If you have a real friend, a true friend, then they won’t get you in trouble. And the real ones keep in touch with you throughout your life. However, the fake friends will leave when they don't need you anymore. They will use you to get what they want from you because they know you’re an easy target or you’re just vulnerable and emotional. Fake friends will try to use your vulnerability to manipulate you to get what they want. Your real friends would never blackmail you. Your real friends are like family and they will fight for you. The point is, fake friends cannot be trusted and are toxic. If you have a fake friend, do me a favor and please get rid of them. They’re a waste of time and you do not need them in your life. Fake friends are like poison. All they do is cause drama and make your life worse.   

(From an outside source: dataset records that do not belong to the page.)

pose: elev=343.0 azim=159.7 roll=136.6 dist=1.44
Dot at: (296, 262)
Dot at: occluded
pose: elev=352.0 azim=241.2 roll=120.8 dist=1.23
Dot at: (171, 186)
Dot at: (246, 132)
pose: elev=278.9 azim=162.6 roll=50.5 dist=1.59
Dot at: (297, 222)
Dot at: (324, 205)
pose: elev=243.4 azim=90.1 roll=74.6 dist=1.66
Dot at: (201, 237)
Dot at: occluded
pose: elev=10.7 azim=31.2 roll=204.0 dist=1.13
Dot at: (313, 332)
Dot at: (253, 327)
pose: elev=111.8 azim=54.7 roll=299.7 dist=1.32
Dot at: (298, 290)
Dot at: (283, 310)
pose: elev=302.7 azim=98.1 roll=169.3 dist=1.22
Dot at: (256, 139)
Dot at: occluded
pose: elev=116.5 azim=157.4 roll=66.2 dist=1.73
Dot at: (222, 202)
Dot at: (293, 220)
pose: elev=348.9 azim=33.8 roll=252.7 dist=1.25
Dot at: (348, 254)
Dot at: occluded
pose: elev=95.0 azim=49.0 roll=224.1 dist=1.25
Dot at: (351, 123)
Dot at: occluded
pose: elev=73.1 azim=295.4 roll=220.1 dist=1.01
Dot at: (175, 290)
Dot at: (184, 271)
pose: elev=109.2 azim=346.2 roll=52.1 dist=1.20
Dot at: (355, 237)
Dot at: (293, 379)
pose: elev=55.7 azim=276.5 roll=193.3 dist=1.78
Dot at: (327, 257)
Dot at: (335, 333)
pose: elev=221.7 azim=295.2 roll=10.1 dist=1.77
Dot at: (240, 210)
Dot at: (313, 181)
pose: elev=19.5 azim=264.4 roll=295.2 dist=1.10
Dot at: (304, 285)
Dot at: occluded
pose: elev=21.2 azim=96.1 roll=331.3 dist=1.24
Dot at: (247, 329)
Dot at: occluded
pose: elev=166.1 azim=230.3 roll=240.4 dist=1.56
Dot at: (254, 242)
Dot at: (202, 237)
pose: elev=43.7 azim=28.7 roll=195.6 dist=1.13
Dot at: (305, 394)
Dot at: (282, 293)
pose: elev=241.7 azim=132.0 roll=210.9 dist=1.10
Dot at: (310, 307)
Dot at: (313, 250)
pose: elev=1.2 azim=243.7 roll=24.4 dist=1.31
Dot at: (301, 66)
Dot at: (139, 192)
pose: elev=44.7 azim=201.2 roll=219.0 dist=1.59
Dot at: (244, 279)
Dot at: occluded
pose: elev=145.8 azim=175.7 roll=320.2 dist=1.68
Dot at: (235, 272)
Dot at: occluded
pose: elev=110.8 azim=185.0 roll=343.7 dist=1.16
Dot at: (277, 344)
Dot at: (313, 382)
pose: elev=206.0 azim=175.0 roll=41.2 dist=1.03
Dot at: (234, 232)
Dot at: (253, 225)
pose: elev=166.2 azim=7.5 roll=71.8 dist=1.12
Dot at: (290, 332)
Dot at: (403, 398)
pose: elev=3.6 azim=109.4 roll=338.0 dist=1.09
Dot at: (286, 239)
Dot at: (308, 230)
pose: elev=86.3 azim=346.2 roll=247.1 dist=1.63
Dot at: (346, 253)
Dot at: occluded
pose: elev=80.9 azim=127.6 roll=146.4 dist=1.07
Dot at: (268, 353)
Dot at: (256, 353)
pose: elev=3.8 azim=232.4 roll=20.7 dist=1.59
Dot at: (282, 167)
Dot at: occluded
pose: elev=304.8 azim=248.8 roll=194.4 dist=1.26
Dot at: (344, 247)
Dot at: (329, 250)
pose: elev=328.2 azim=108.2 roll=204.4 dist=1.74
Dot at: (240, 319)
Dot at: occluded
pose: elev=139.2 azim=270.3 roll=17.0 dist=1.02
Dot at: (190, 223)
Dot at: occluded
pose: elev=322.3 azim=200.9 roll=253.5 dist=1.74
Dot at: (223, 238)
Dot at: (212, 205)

I don't think people realize that we have the power as a civilization to make other people feel good. We can make a huge difference if we just ask someone to sit with us if they look lonely. It wouldn't kill you to be nice, and you’d probably make that lonely kid’s day. It will also make you feel good to do something nice for someone else. You can make the world a better place by being nice and making sure that there’s one less kid who doesn't have a friend. Our choices, good or bad, have consequences on other people's lives, and could influence others to make bad choices in the world. Just because you see someone doing something bad doesn't mean you have to do it too. Don't be a follower. Be who you want be—not who someone else wants you to be.
You might think people are not watching, but they are. Kids or adults will start to notice how you treat your friends, and even your friends will start to notice too. If you’re lucky, they will stick around. Friendship is about understanding. You need to understand the other person to have conversations, and you need to understand their feelings, too. A lot of people take other people’s feelings for granted, and that can cause problems in your friendship. Friendship can sometimes be complicated, but once you establish a good friendship, you will figure out how to make it work along the way.